Scouts working on the Genealogy merit badge learn about their family heritage. They explore the many ways to research information about their ancestors and where they came from. Scouts will appreciate their family history and learn how this can lead them to delve deeper into their cultural roots.

Faith and Our Ancestors Game

The Faith and Our Ancestors Game is an icebreaker activity with a genealogy twist. Players ask each other questions about how they think their ancestors lived.


7 responses to “Genealogy and Non-Traditional Families”

  1. Christine Avatar

    I would explain genealogy as a map of who you are biologically related to, but that doesn’t always mean that is your family. They can make their family tree about the people they consider family.

  2. Beth Latshaw Avatar
    Beth Latshaw

    In the family trees that we made in my science class, I had the students use dotted lines instead of solid lines to denote non biological connections. As far as split families the child is connected to both biological parents and marriages were denoted by lines between the parents.
    (Mary married to John- had child Marita with an unknown father (if she was adopted by John, I would add in dotted lines from Marita to John, but keep solid line between Mary and Marita), Jake is son to John and Lisa, Lisa remarried to Joe and had son Jr.

    Mary—John Lisa—-Joe
    1 1 ____1 1
    Marita Jake Jr.

    1. Beth Latshaw Avatar
      Beth Latshaw

      Sorry spacing on the tree did not work.

  3. Donna Avatar

    Have them check online pedigrees for individuals with the same surname as theirs. Instead of beginning their pedigree with themself, they can begin the pedigree with anyone further back. We often use this plan to help children/youth who are under court supervision. This helps them to see there is “life” beyond their current circumstances.

  4. Kellie Avatar

    My mother remarried when I was a child and her husband adopted me. When he adopted me he became my father. He is my dad and my children’s grandfather. He is on my son’s family tree along with his parents (we did 4 generations). I think for this age the family tree should be about who they consider family even if they aren’t biological relatives.
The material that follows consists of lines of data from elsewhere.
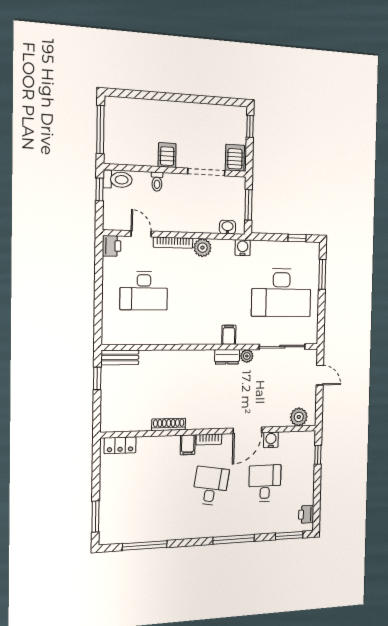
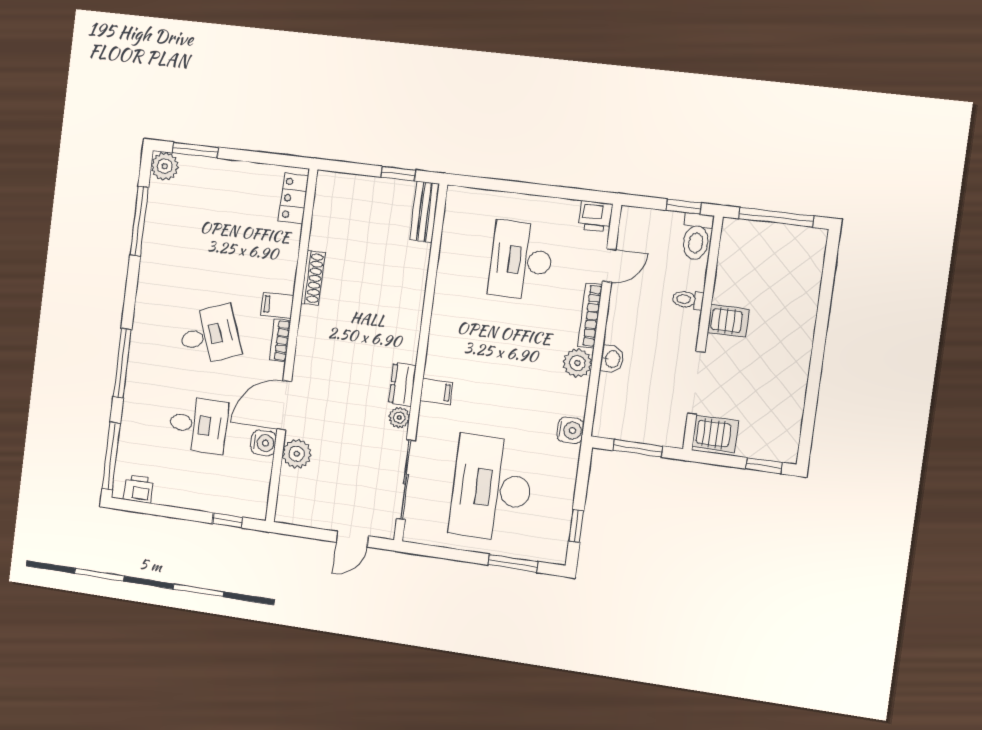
washbasin: (227, 227) -> (612, 359), moved
plant: (299, 417) -> (297, 454), moved
door: (247, 430) -> (284, 405), hinge flipped
desk: (211, 486) -> (209, 335), turned -30
plant: (108, 535) -> (165, 166), added
window: (289, 536) -> (111, 456), width x1.44

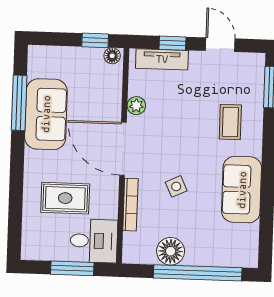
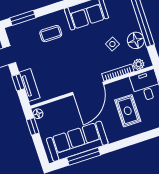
plant: (136, 106) -> (139, 64), moved
sofa: (46, 114) -> (77, 141), width x1.36
side table: (176, 186) -> (112, 44), moved

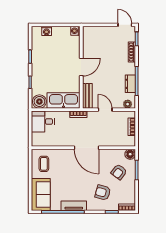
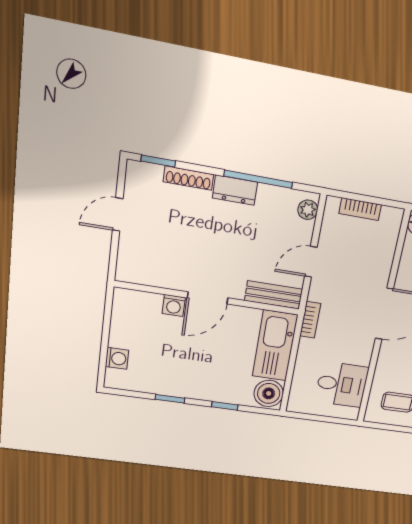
door: (125, 25) -> (118, 214), moved
washing machine: (75, 31) -> (174, 305), moved
door: (81, 67) -> (208, 298), swing flipped
dresser: (130, 84) -> (235, 190), moved
desk: (43, 122) -> (342, 385), moved, turned -90

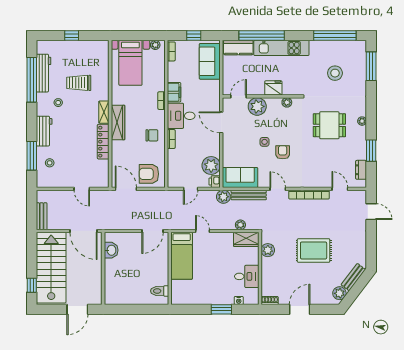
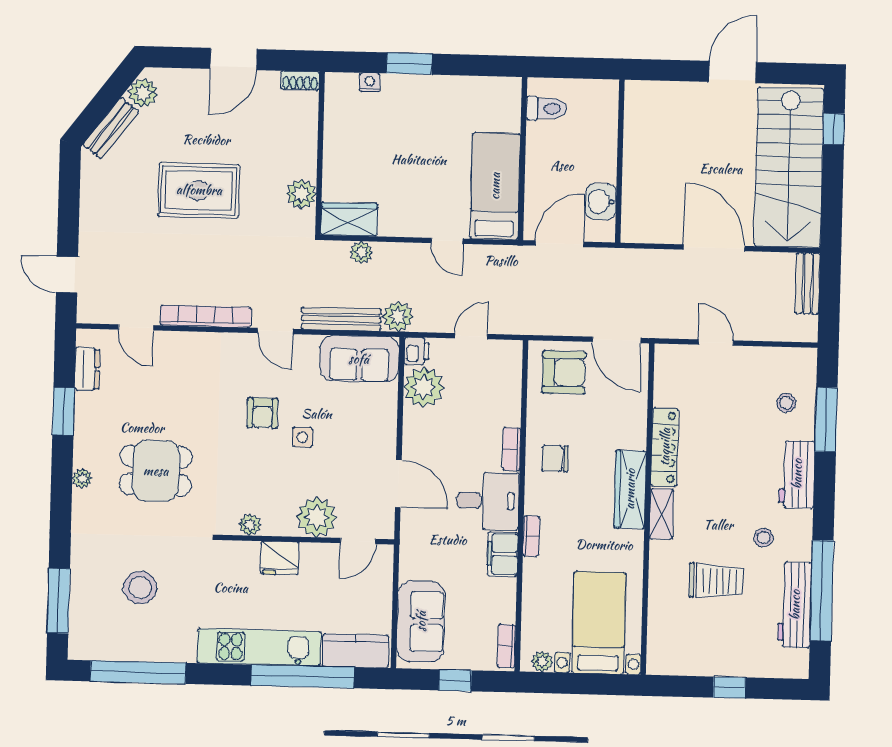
washbasin: (111, 250) -> (601, 202), moved
wall: (103, 268) -> (620, 161), moved
desk: (247, 276) -> (350, 136), removed

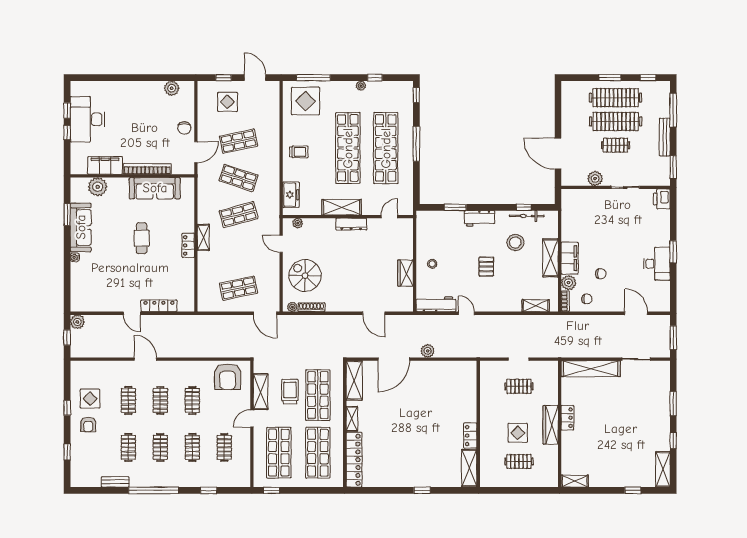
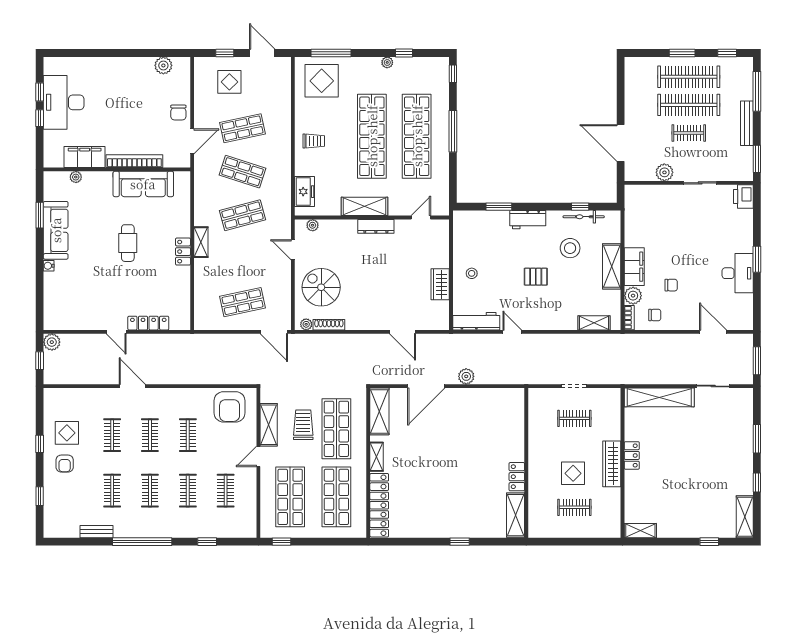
plant: (98, 187) -> (76, 177), width x0.53, depth x0.53
pallet: (486, 267) -> (536, 277), turned 90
    I love your website. I use it all the time to plan my meetings. Thank you!

  5. Laura Avatar

    I thought I would throw out the idea that we’ve used… Instead of a tree we used circles… so the inner most circle was immediate family (those people that live within the deepest parts of our hearts), then the next circle was family we love but don’t see/think of daily.. and so forth and so forth out and out… church family was included in one and “Framily” (friends who might as well be family)… it allowed children to include everyone and showed how they were all connected.

  6. Joanne Drake Avatar
    Joanne Drake

    My husband’s mother, “B” died within three days of his “A” birth. One sister “C” of his mother adopted him. Another sister “D” of his mother married his father “E.” His adopted mother “C” was his aunt, making her birth children his first cousins, “XYZ,” as well as adopted siblings. His father “E” aunt “D” had children who were also his first cousins, “LMN,” as well as his half siblings. His aunt, “D,” by marrying his father “E,” became his stepmother. His father, “E,” by marrying his aunt, “D,” became his uncle. Did all that make him his own cousin???? You probably can top that story, but I defy anyone to make a chart of it all!